IN REMEMBRANCE: The fraternity of people who have attended every Super Bowl lost a member last week when longtime Boston Globe writer Will McDonough died. The Professional Football Writers of America will honor McDonough on Sunday by leaving a chair empty in the press box. He also will be remembered with a moment of silence before the game.
McDonough's death leaves 15 people who have attended every Super Bowl. Five are writers: Jerry Green of the Detroit News, Edwin Pope of the Miami Herald, Jerry Izenberg of the Newark Star-Ledger, former Star-Ledger writer Dave Klein and Bob Oates of the Los Angeles Times. They are joined by five photographers, three from NFL Films, former NFL public relations director Don Weiss and current Packers public relations director Lee Remmel.
"The commissioner holds a special reception every five years for the survivors," said Remmel, noting the last one was Super Bowl XXXV in Tampa. "(McDonough) was a fixture, and a presence, every year."

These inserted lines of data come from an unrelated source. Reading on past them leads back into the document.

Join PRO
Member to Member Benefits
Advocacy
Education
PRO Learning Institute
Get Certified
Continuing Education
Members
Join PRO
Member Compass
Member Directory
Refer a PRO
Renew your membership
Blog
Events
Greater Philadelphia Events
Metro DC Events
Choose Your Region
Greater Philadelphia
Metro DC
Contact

NO COMPLAINTS HERE: Rob stands No. 2 in Tampa Bay's Johnson & Johnson pecking order at quarterback, so he probably won't play Sunday unless Brad is injured or ineffective.
That's okay by him.
"It's a situation I picked out," Rob said of joining the Bucs this season, even though Brad beat him out for the starting job in training camp. "I wanted to learn a lot of football from Jon Gruden.
"I wouldn't change a thing. I could have gone to other places, I could have gone back to Buffalo. I'm glad to be here.
"The older you get, the more you realize how few opportunities you get."
Regarding Brad, Rob said: "He's been a very good quarterback in this league and nobody gives him credit."
PULL OVER, PARTNER: Warren Sapp describes Brooks as the highway patrolman because of the way he patrols the field. So what does that make Sapp?
"I'm the bully who runs you off the road with an 18-wheeler," he said.
BUCS BITS: Receiver Keyshawn Johnson is writing a daily diary for ESPN.com. It started Wednesday and continues through a postgame reflection for Monday ... Awkward silence of the week award goes to Sapp, who was asked by a reporter what it's really like to spend time with Keyshawn Johnson. Sapp's response? "I don't know." ... Hall of Fame fullback Larry Csonka, one of the undefeated '72 Dolphins who will preside over Sunday's coin flip: "We're having a press conference and two practices ... for a coin flip. My how things have changed."